Co-Design of Convolutional Algorithms and Long Vector RISC-V Processors for Efficient CNN Model Serving
Paper i proceeding, 2024
The performance of convolutional algorithm depends on the size, stride, and input/output channels of the convolutional kernel. Moreover, the varying computational demands of convolutional layers influence the requirement for SIMD support on multicore processors. Finally, sharing cache resources in scenarios such as inference serving also impacts the runtime choice of the best algorithm. To identify the best settings, we perform a co-design exploration, focusing on the software parameters of the convolutional layers of convolutional neural networks (CNNs), and three distinct algorithmic implementations: Direct, im2col+GEMM, and Winograd, jointly with hardware parameters for vector architectures.
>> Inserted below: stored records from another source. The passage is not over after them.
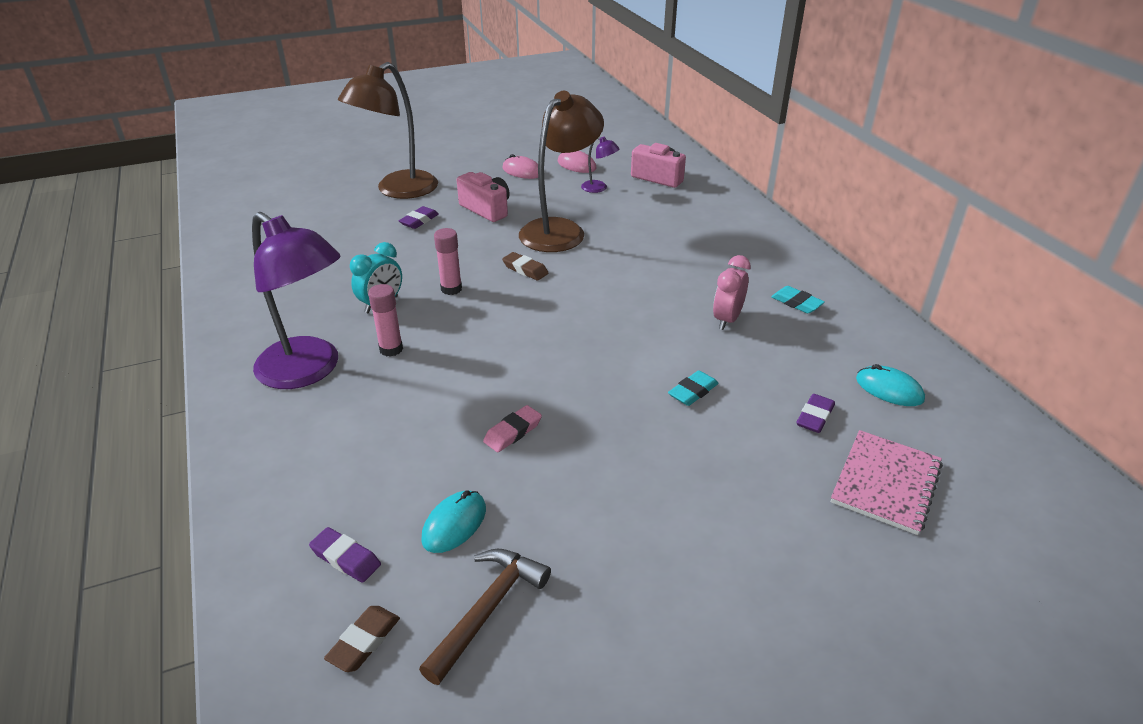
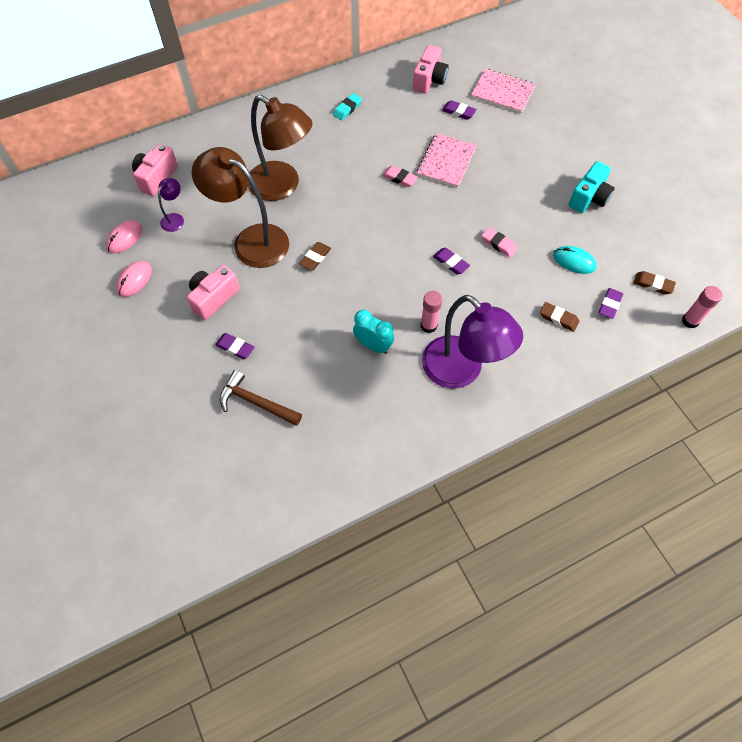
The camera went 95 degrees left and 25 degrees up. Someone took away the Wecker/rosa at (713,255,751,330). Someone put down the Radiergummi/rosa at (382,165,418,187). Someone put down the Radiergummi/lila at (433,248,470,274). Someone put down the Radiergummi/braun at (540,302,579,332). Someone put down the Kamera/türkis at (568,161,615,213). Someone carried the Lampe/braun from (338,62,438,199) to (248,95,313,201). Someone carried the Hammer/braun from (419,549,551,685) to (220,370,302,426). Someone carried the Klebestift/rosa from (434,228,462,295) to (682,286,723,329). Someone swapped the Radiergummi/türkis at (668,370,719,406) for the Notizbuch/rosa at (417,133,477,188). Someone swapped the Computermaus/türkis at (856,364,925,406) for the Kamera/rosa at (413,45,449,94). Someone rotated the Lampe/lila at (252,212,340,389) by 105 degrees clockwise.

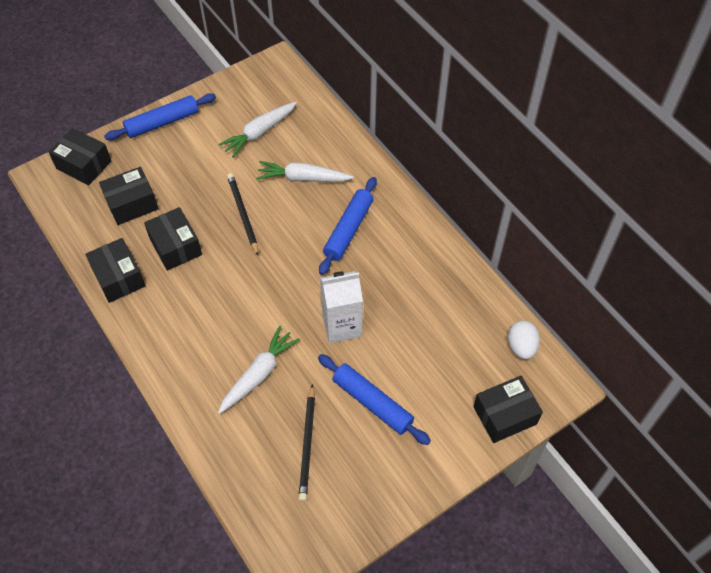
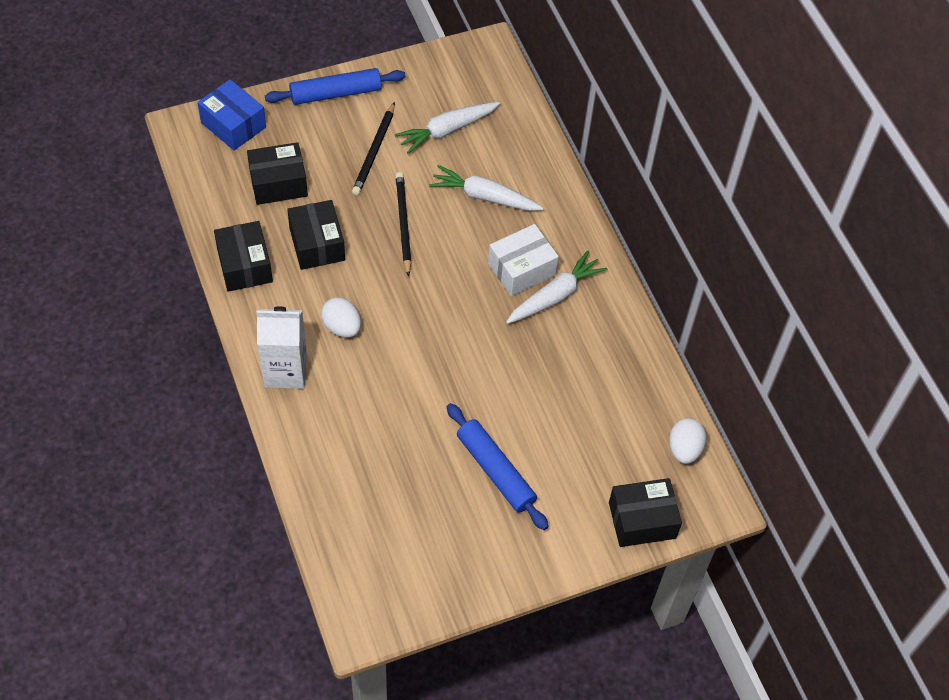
The camera went 10 degrees right and 0 degrees up. Someone put down the Ei/weiß at (321,297,361,338). Someone carried the Karotte/weiß from (218,326,300,414) to (506,251,607,324). Someone carried the Bleistift/schwarz from (298,384,315,501) to (352,102,395,195). Someone carried the Getränkekarton/weiß from (320,271,363,343) to (256,306,307,389). Someone swapped the Nudelholz/blau at (319,177,377,275) for the Schachtel/weiß at (488,224,559,296). Someone repainted the Schachtel/schwarz at (49,128,111,185), which became the Schachtel/blau at (197,79,266,150).

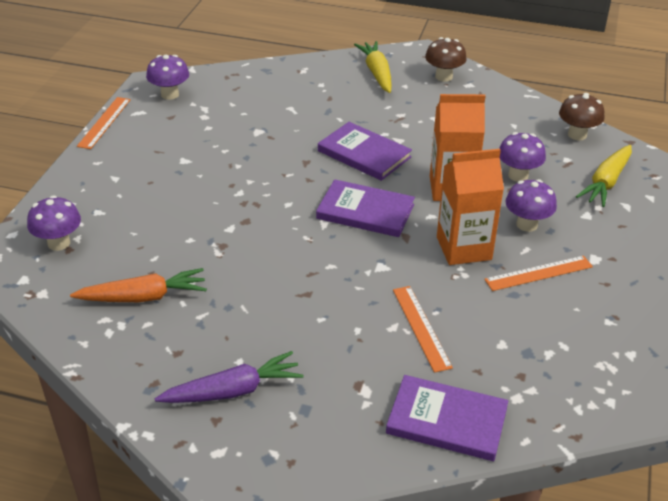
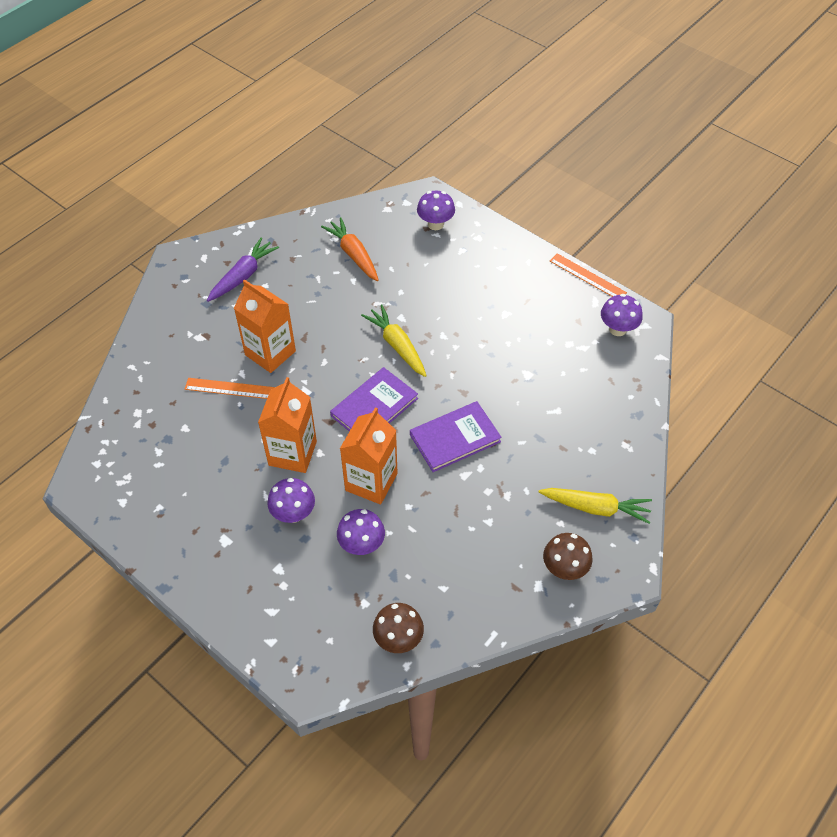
The camera went 115 degrees right and 15 degrees up. Someone took away the Buch/lila at (386,375,508,461). Someone took away the Lineal/orange at (484,256,593,291). Someone put down the Getränkekarton/orange at (234,279,296,373). Someone carried the Karotte/gelb from (576,145,632,207) to (361,304,427,377). Someone rotated the Karotte/orange at (70,268,207,302) by 135 degrees clockwise. Someone rotated the Karotte/lila at (155,351,303,403) by 150 degrees counterclockwise.

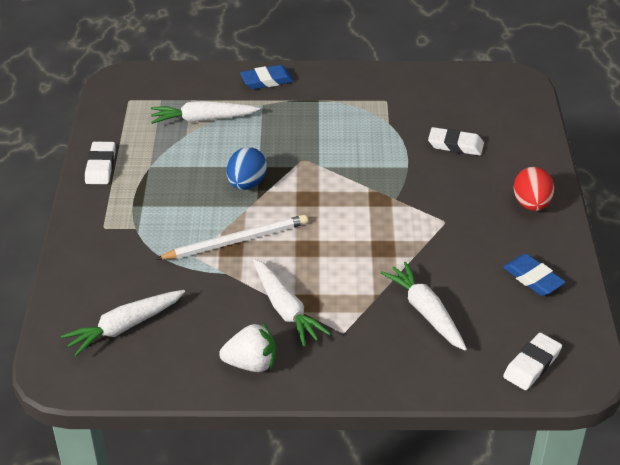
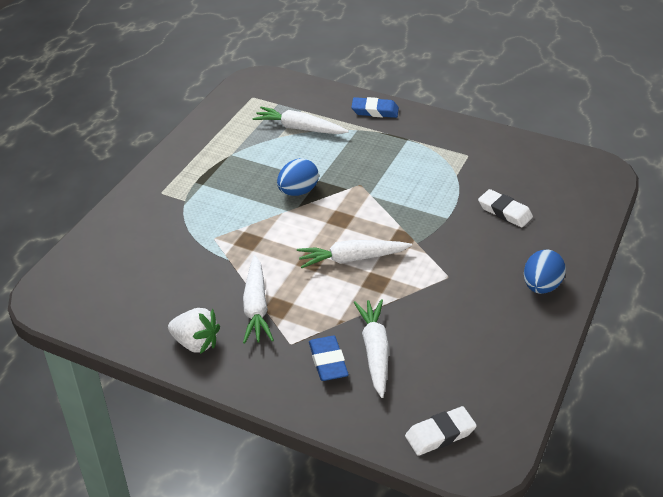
The camera went 25 degrees right and 0 degrees up. Someone took away the Radiergummi/weiß at (85,142,115,184). Someone took away the Bleistift/weiß at (156,215,308,260). Someone carried the Karotte/weiß from (61,290,185,356) to (297,240,412,268). Someone carried the Radiergummi/blau from (503,254,566,296) to (309,336,349,381). Someone repainted the Ei/rot at (514,167,554,211), which became the Ei/blau at (524,250,566,294).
Our simulation-based study identifies that Winograd is suitable for convolutional layers with a 3 × 3 kernel size and stride 1, specifically for shorter vector lengths and L2 cache sizes. For layers with more input/output channels, im2col+GEMM performs better. Looking at VGG-16, our study shows that not all the layers benefit from our biggest simulated cache memory when using the Direct and Winograd implementations, while the im2col+GEMM implementation scales to an L2 cache memory of 64MB with all layers. In contrast, all the simulated layers of YOLOv3 benefit from an L2 cache memory of 64MB, for all convolutional algorithms. To select the best implementation at runtime, we develop a random forest predictor that selects the best algorithm in over 90% of the cases, with limited degradation when a sub-optimal configuration is selected. We conclude with a Pareto analysis of the area-performance trade-off in an inference serving scenario, on a 7nm RISC-V multicore model with a vector unit supporting vectors of 512 up to 4096 bits.